Perhaps parametrized benchmarks will help to measure both hyperscan and domestic versions. Also I'm planing to use parametrization for existing url_dispatcher tests (and maybe web_functional ones) for tests coverage and correctness checking.

Nov 17 '24 07:11 asvetlov

From the flame graph on cod speed it looks like test_resolve_gitapi_subapps is producing system routes (maybe 404s)

Nov 17 '24 08:11 bdraco

Good finding, thanks! I'll modify benchmarks to check the resolved route to prevent this situation from becoming possible.

I guess an assertion will not hurt or significantly change timings.

Nov 17 '24 09:11 asvetlov

Just realized Hyperscan likely doesn't work on armv7l so maybe we need benchmarks for with Hyperscan not available as well. Maybe not though since armv7l is now slowly disappearing from the landscape now that the RPi shortage is over

Perhaps parametrized benchmarks will help to measure both hyperscan and domestic versions. Also I'm planing to use parametrization for existing url_dispatcher tests (and maybe web_functional ones) for tests coverage and correctness checking.

Opened https://github.com/darvid/python-hyperscan/issues/170

Feb 06 '25 17:02 bdraco

DATASET EXCERPTS →

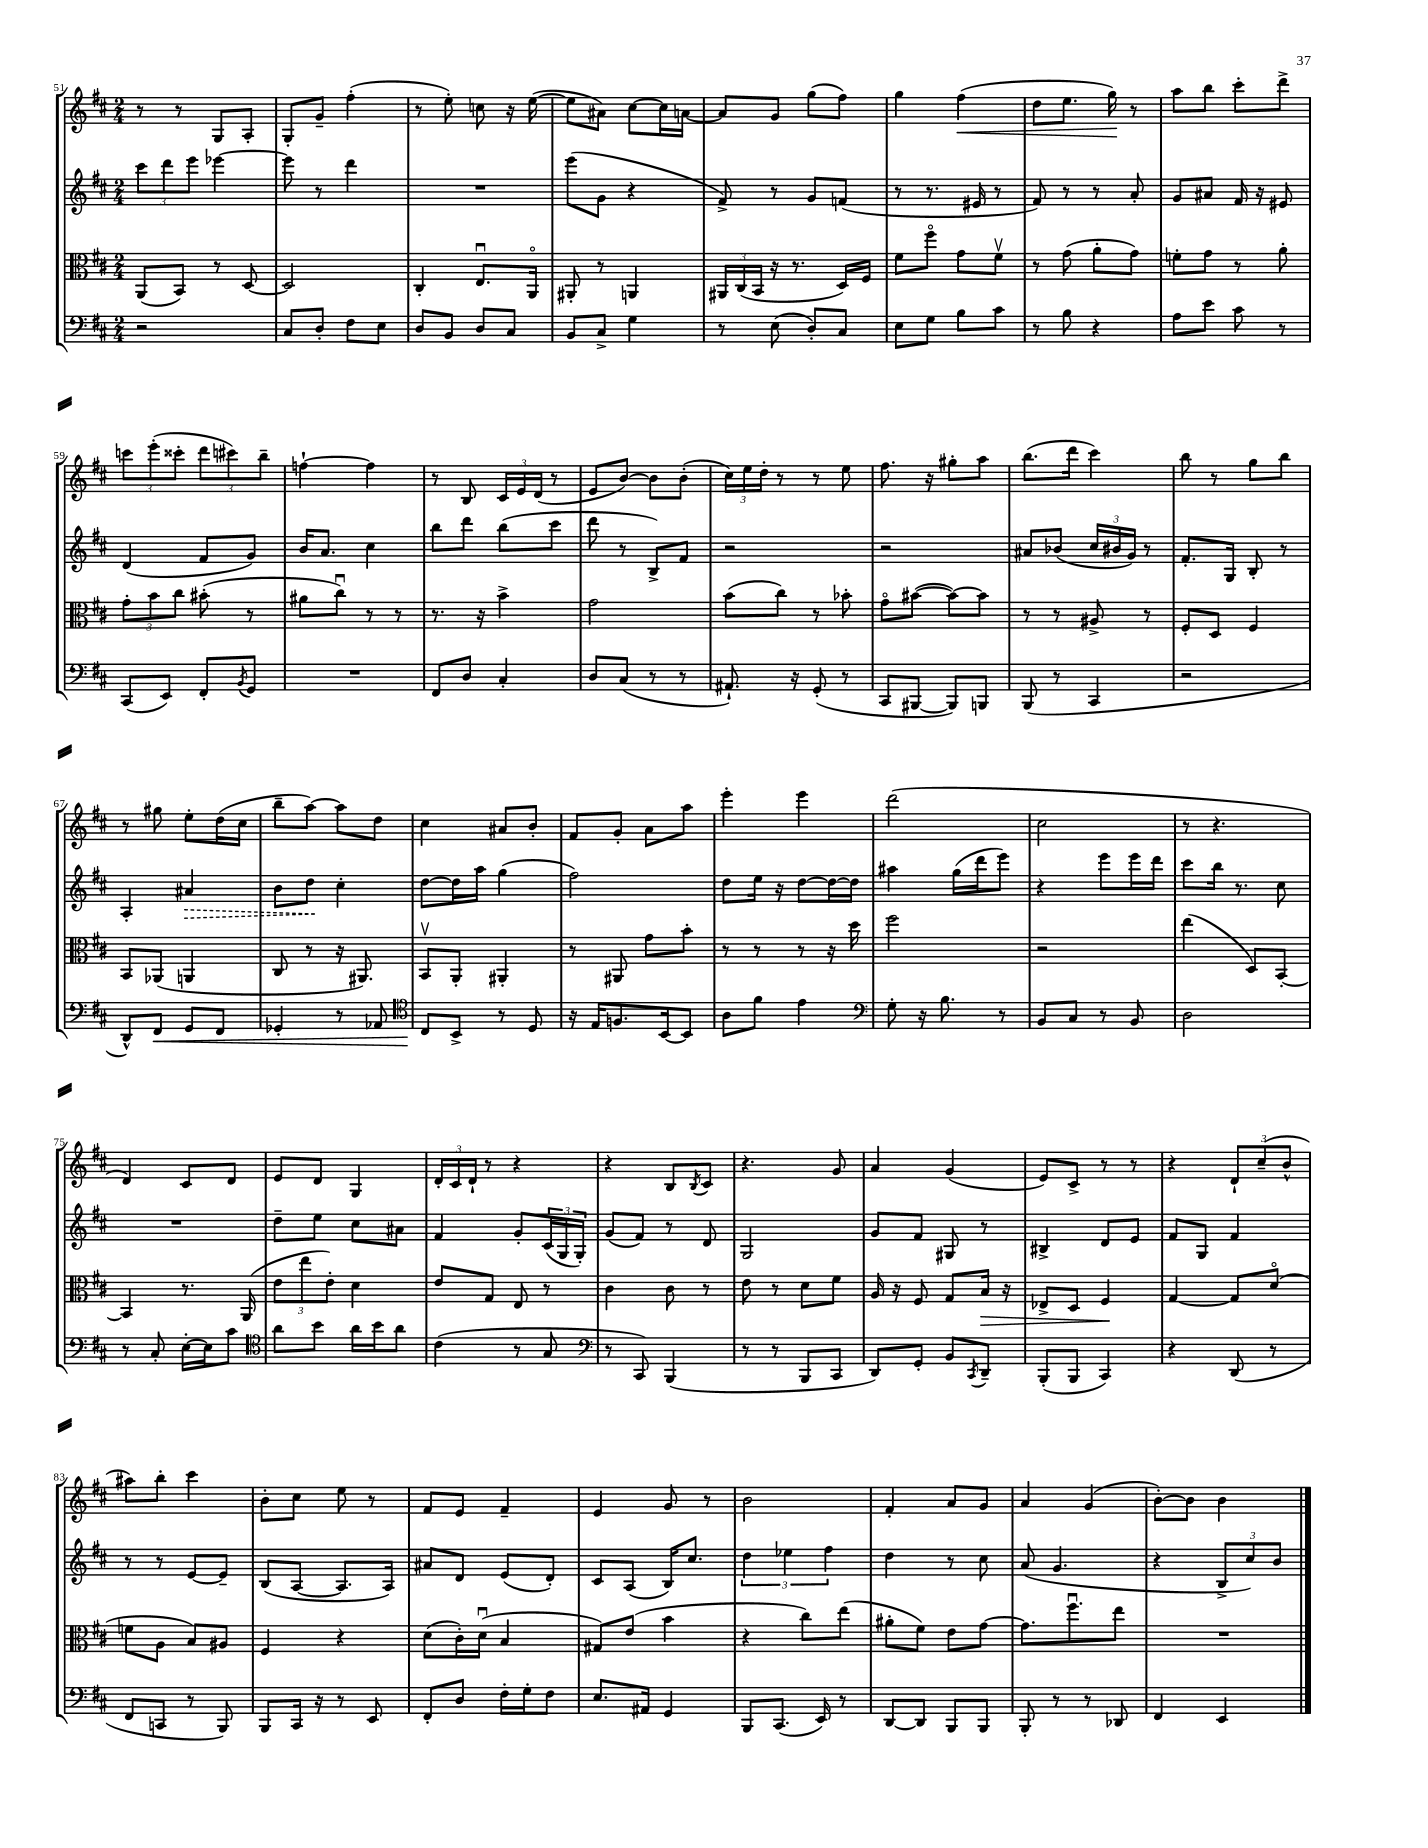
<<
\new StaffGroup <<
\new Staff = "s0" {
    \clef treble \key d \major \numericTimeSignature \time 2/4
    r8 r8 g8 a8-. |
    g8-. g'8-- fis''4-.( |
    r8 e''8-.) c''8 r16 e''16~( |
    e''8 ais'8) cis''8~ cis''16 a'16~ |
    a'8 g'8 g''8( fis''8) |
    g''4 fis''4\<( |
    d''8 e''8. g''16\!) r8 |
    a''8 b''8 cis'''8-. d'''8-> |
    \tuplet 3/2 { c'''8 e'''8-.( cisis'''8-. } \tuplet 3/2 { d'''8 cis'''8) b''8-- } |
    f''4~-! f''4 |
    r8 b8 \tuplet 3/2 { cis'16 e'16 d'16( } r8 |
    e'8 b'8~) b'8 b'8-.( |
    \tuplet 3/2 { cis''16) e''16 d''16-. } r8 r8 e''8 |
    fis''8. r16 gis''8-. a''8 |
    b''8.( d'''16 cis'''4) |
    b''8 r8 g''8 b''8 |
    r8 gis''8 e''8-. d''16( cis''16 |
    b''8-- a''8~) a''8 d''8 |
    cis''4 ais'8 b'8-. |
    fis'8 g'8-. a'8 a''8 |
    e'''4-. e'''4 |
    d'''2( |
    cis''2 |
    r8 r4. |
    d'4) cis'8 d'8 |
    e'8 d'8 g4 |
    \tuplet 3/2 { d'16-. cis'16 d'16-! } r8 r4 |
    r4 b8 \acciaccatura { b8 } cis'8 |
    r4. g'8 |
    a'4 g'4( |
    e'8) cis'8-> r8 r8 |
    r4 \tuplet 3/2 { d'8-! cis''8--( b'8-^ } |
    ais''8) b''8-. cis'''4 |
    b'8-. cis''8 e''8 r8 |
    fis'8 e'8 fis'4-- |
    e'4 g'8 r8 |
    b'2 |
    fis'4-. a'8 g'8 |
    a'4 g'4( |
    b'8~-.) b'8 b'4 \bar "|." |
}
\new Staff = "s1" {
    \clef treble \key d \major \numericTimeSignature \time 2/4
    \tuplet 3/2 { cis'''8 d'''8 e'''8 } ees'''4~ |
    ees'''8 r8 d'''4 |
    R2 |
    e'''8( g'8 r4 |
    fis'8->) r8 g'8 f'8( |
    r8 r8. eis'16 r8 |
    fis'8) r8 r8 a'8-. |
    g'8 ais'8 fis'16 r16 eis'8 |
    d'4( fis'8 g'8) |
    b'16 a'8. cis''4 |
    b''8 d'''8 b''8( cis'''8 |
    d'''8 r8 b8->) fis'8 |
    r2 |
    r2 |
    ais'8 bes'8( \tuplet 3/2 { cis''16 bis'16 g'16) } r8 |
    fis'8.-. g16 b8-. r8 |
    a4-. \once \override Hairpin.style = #'dashed-line ais'4\> |
    b'8 d''8\! cis''4-. |
    d''8~ d''16 a''16 g''4( |
    fis''2) |
    d''8 e''16 r16 d''8~ d''16~ d''16 |
    ais''4 g''16( d'''16 e'''8) |
    r4 e'''8 e'''16 d'''16 |
    cis'''8 b''16 r8. cis''8 |
    R2 |
    d''8-- e''8 cis''8 ais'8 |
    fis'4 g'8-. \tuplet 3/2 { cis'16( g16 g16-.) } |
    g'8( fis'8) r8 d'8 |
    g2 |
    g'8 fis'8 gis8 r8 |
    bis4-> d'8 e'8 |
    fis'8 g8 fis'4 |
    r8 r8 e'8~ e'8-- |
    b8( a8~ a8. a16) |
    ais'8 d'8 e'8( d'8-.) |
    cis'8 a8( b16) cis''8. |
    \tuplet 3/2 { d''4 ees''4 fis''4 } |
    d''4 r8 cis''8 |
    a'8( g'4. |
    r4 \tuplet 3/2 { b8-> cis''8) b'8 } \bar "|." |
}
\new Staff = "s2" {
    \clef alto \key d \major \numericTimeSignature \time 2/4
    a,8( b,8) r8 d8~ |
    d2 |
    cis4-. e8.\downbow a,16\flageolet |
    ais,8-. r8 a,4 |
    \tuplet 3/2 { ais,16 cis16( b,16 } r16 r8. d16) fis16 |
    fis'8 fis''8\flageolet g'8 fis'8\upbow |
    r8 g'8( a'8-. g'8) |
    f'8-. g'8 r8 a'8-. |
    \tuplet 3/2 { g'8-. b'8 cis''8 } bis'8-.( r8 |
    ais'8 cis''8\downbow) r8 r8 |
    r8. r16 b'4-> |
    g'2 |
    b'8( cis''8) r8 bes'8-. |
    g'8\flageolet bis'8~( bis'8~) bis'8 |
    r8 r8 ais8-> r8 |
    fis8-. d8 fis4 |
    b,8 aes,8( a,4 |
    cis8 r8 r16 ais,8.) |
    b,8\upbow a,8-. ais,4-. |
    r8 ais,8 g'8 b'8-. |
    r8 r8 r8 r16 d''16 |
    fis''2 |
    r2 |
    e''4( d8) b,8~-. |
    b,4 r8. a,16( |
    \tuplet 3/2 { e'8 e''8 e'8-.) } d'4 |
    e'8 g8 e8 r8 |
    cis'4 cis'8 r8 |
    e'8 r8 d'8 fis'8 |
    a16 r16 fis8 g8 b16\> r16 |
    ees8-> d8 fis4\! |
    g4~ g8 d'8\flageolet( |
    f'8 a8 b8) ais8 |
    fis4 r4 |
    d'8( cis'16-.) d'16\downbow( b4 |
    gis8) e'8( b'4 |
    r4 cis''8) e''8( |
    ais'8-. fis'8) e'8 g'8~ |
    g'8. fis''8.\downbow e''8 |
    R2 \bar "|." |
}
\new Staff = "s3" {
    \clef bass \key d \major \numericTimeSignature \time 2/4
    r2 |
    cis8 d8-. fis8 e8 |
    d8 b,8 d8 cis8 |
    b,8 cis8-> g4 |
    r8 e8( d8-.) cis8 |
    e8 g8 b8 cis'8 |
    r8 b8 r4 |
    a8 e'8 cis'8 r8 |
    cis,8( e,8) fis,8-. \acciaccatura { b,8 } g,8 |
    R2 |
    fis,8 d8 cis4-. |
    d8 cis8( r8 r8 |
    ais,8.-!) r16 g,8-.( r8 |
    cis,8 bis,,8~ bis,,8) b,,8 |
    b,,8( r8 cis,4 |
    r2 |
    d,8-^) fis,8\< g,8 fis,8 |
    ges,4-. r8 aes,8 |
    \clef tenor cis8\! b,8-> r8 d8 |
    r16 e16 f8. b,16~ b,8 |
    a8 fis'8 e'4 |
    \clef bass g8-. r16 b8. r8 |
    b,8 cis8 r8 b,8 |
    d2 |
    r8 cis8-. e16~-. e16 cis'8 |
    \clef tenor a'8 b'8 a'16 b'16 a'8 |
    cis'4( r8 g8 |
    \clef bass r8 cis,8) b,,4( |
    r8 r8 b,,8 cis,8 |
    d,8) g,8-. b,8 \acciaccatura { cis,8 } d,8-- |
    b,,8-.( b,,8 cis,4) |
    r4 d,8( r8 |
    fis,8 c,8 r8 b,,8) |
    b,,8 cis,16 r16 r8 e,8 |
    fis,8-. d8 fis16-. g16-. fis8 |
    e8. ais,16 g,4 |
    b,,8 cis,8.( e,16) r8 |
    d,8~ d,8 b,,8 b,,8 |
    b,,8-. r8 r8 des,8 |
    fis,4 e,4 \bar "|." |
}
>>
>>
\layout { \context { \Score currentBarNumber = #51 } }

YOUR OBJECTIVE →
Retype the whole Hyperscan benchmark discussion word for word, keeping every line, date and name.

TASK ANSWER →
Perhaps parametrized benchmarks will help to measure both hyperscan and domestic versions. Also I'm planing to use parametrization for existing url_dispatcher tests (and maybe web_functional ones) for tests coverage and correctness checking.

Nov 17 '24 07:11 asvetlov

From the flame graph on cod speed it looks like test_resolve_gitapi_subapps is producing system routes (maybe 404s)

Nov 17 '24 08:11 bdraco

Good finding, thanks! I'll modify benchmarks to check the resolved route to prevent this situation from becoming possible.

I guess an assertion will not hurt or significantly change timings.

Nov 17 '24 09:11 asvetlov

Just realized Hyperscan likely doesn't work on armv7l so maybe we need benchmarks for with Hyperscan not available as well. Maybe not though since armv7l is now slowly disappearing from the landscape now that the RPi shortage is over

Perhaps parametrized benchmarks will help to measure both hyperscan and domestic versions. Also I'm planing to use parametrization for existing url_dispatcher tests (and maybe web_functional ones) for tests coverage and correctness checking.

Opened https://github.com/darvid/python-hyperscan/issues/170

Feb 06 '25 17:02 bdraco